By Stephen Nellis, Max A. Cherney and Zaheer Kachwala
May 20 (Reuters) – Nvidia CEO Jensen Huang on Wednesday aimed to assure investors that the world’s most valuable company can keep up its blockbuster growth with the help of a broad base of customers and that new products will help it beat the $1 trillion in sales it has forecast for its flagship AI chips.
Shares fell 1.6% in extended trading, however, a sign that investors believe Nvidia will face tougher competition even though it forecast second-quarter revenue above Wall Street estimates and announced an $80 billion share repurchase program.
Nvidia expects revenue of $91 billion, plus or minus 2%, compared with estimates of $86.84 billion, according to data compiled by LSEG.
The company’s results are largely considered a barometer for the AI market’s health, as its chips are used in virtually every major data center in the world, powering the largest and most advanced AI models.
“Nvidia delivered another beat, but at this point that’s essentially priced in as it keeps beating quarter after quarter,” said eMarketer analyst Jacob Bourne. “The lingering question is whether it can convince investors the AI buildout has durability into 2027 and 2028, especially as the narrative shifts toward inference workloads and competing silicon from Google, Amazon, AMD, and Intel.”

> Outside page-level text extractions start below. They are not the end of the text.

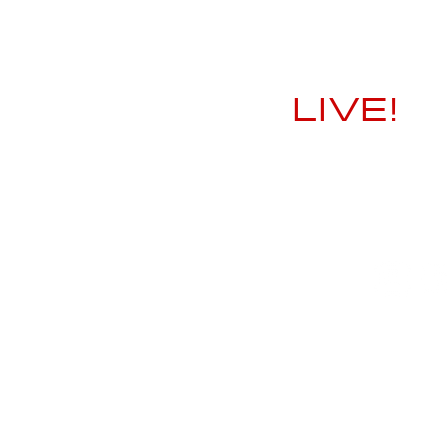
LIVE!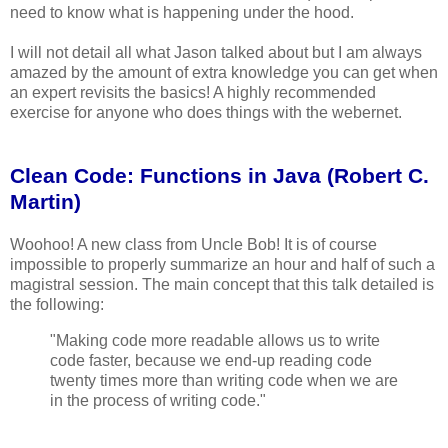
need to know what is happening under the hood.
I will not detail all what Jason talked about but I am always
amazed by the amount of extra knowledge you can get when
an expert revisits the basics! A highly recommended
exercise for anyone who does things with the webernet.
Clean Code: Functions in Java (Robert C.
Martin)
Woohoo! A new class from Uncle Bob! It is of course
impossible to properly summarize an hour and half of such a
magistral session. The main concept that this talk detailed is
the following:
"Making code more readable allows us to write
code faster, because we end-up reading code
twenty times more than writing code when we are
in the process of writing code."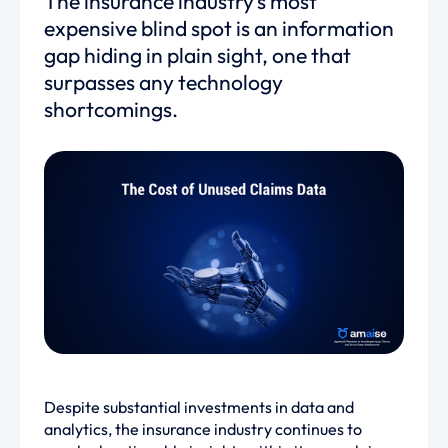
The insurance industry’s most
expensive blind spot is an information
gap hiding in plain sight, one that
surpasses any technology
shortcomings.
Despite substantial investments in data and
analytics, the insurance industry continues to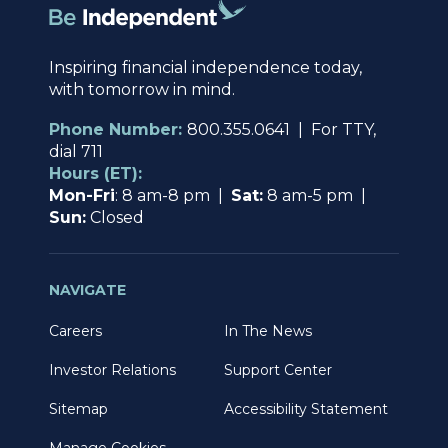
Inspiring financial independence today,
with tomorrow in mind.
Phone Number:
800.355.0641 | For TTY,
dial 711
Hours (ET):
Mon-Fri
: 8 am-8 pm |
Sat:
8 am-5 pm |
Sun:
Closed
NAVIGATE
Careers
In The News
Investor Relations
Support Center
Sitemap
Accessibility Statement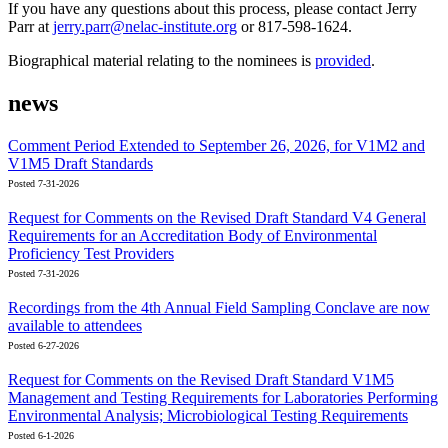
If you have any questions about this process, please contact Jerry
Parr at
jerry.parr@nelac-institute.org
or 817-598-1624.
Biographical material relating to the nominees is
provided
.
news
Comment Period Extended to September 26, 2026, for V1M2 and
V1M5 Draft Standards
Posted 7-31-2026
Request for Comments on the Revised Draft Standard V4 General
Requirements for an Accreditation Body of Environmental
Proficiency Test Providers
Posted 7-31-2026
Recordings from the 4th Annual Field Sampling Conclave are now
available to attendees
Posted 6-27-2026
Request for Comments on the Revised Draft Standard V1M5
Management and Testing Requirements for Laboratories Performing
Environmental Analysis; Microbiological Testing Requirements
Posted 6-1-2026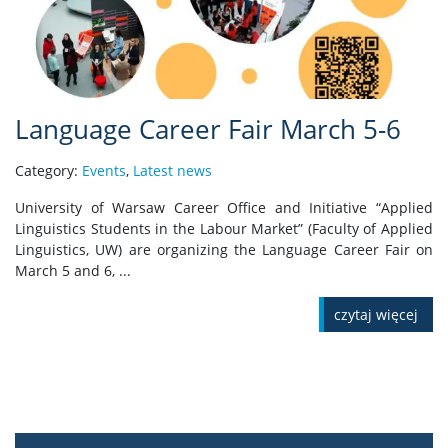
Language Career Fair March 5-6
Category:
Events
,
Latest news
University of Warsaw Career Office and Initiative “Applied
Linguistics Students in the Labour Market” (Faculty of Applied
Linguistics, UW) are organizing the Language Career Fair on
March 5 and 6, ...
czytaj więcej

The company also said it would increase its quarterly cash dividend to 25 cents per share from 1 cent.
Spending on AI infrastructure continues to grow rapidly, with U.S. tech giants, including Alphabet, Amazon and Microsoft, expected to spend more than $700 billion on AI this year, a sharp jump from around $400 billion in 2025.
Huang told analysts on a conference call that he believes Nvidia will grow faster than those “hyperscale” customers, pointing to a new sub-segment of customers in its data center business that includes AI-specific cloud firms. Sales to those customers were roughly equal to the large cloud players, but grew faster quarter-over-quarter.
“We should be growing faster than hyperscale capex,” Huang said.
RISING COMPETITION FROM CUSTOM CHIPS
While heavily relying on Nvidia’s expensive processors, many of Nvidia’s biggest customers are also pouring funds into developing their own custom chips to run models, posing a risk to Nvidia’s long-held dominance over the chip industry.
Nvidia is facing competition not only from Big Tech but also from other chip rivals, including Intel and Advanced Micro Devices, which have touted a large revenue opportunity from selling CPUs to serve the inference market.
Nvidia has made moves to defend its position. It unveiled a new central processor and AI system built on technology from Groq – a chip startup specializing in inference – in March.
VERA CHIP TARGETS NEW MARKET
During the conference call, Huang said Nvidia’s new “Vera” central processors give it access to a new $200 billion market. Nvidia expects $20 billion in revenue from Vera chip sales by the end of this fiscal year, which Huang confirmed was not included in the company’s earlier $1 trillion estimate of “Blackwell” and “Rubin” AI chips between 2025 and 2027.
“I expect (Vera) to be the second largest” sales contributor beyond the $1 trillion in Blackwell and Rubin chips, Huang said during the call. “All of our customers are quite excited about Vera.”
But Huang also conceded that “my sense is that we’ll be supply-constrained through the entire life of Vera Rubin,” referring to a technology platform that combines both chips and will launch later this year.
Nvidia is spending heavily to ensure it does not hit supply-chain snags during a global memory chip crunch. Nvidia said on Wednesday that its supply rose to $119 billion in the fiscal first quarter, up from $95.2 billion the previous quarter.
Nvidia reported first-quarter revenue of $81.62 billion, beating analysts’ average estimate of $78.86 billion, according to data compiled by LSEG.
Data center revenue in the quarter came in at $75.2 billion, compared with the average analyst estimate of $72.8 billion.
On an adjusted basis, the firm earned $1.87 per share, compared with market estimates of $1.76.
Nvidia also disclosed $30 billion worth of cloud computing agreements, up sequentially from $27 billion, which it said were to help its research and development efforts. Seaport analyst Jay Goldberg said in a research note last year that such commitment likely represents “backstops” in which Nvidia agrees to pay cloud computing companies that buy its hardware for excess capacity from those companies running Nvidia systems.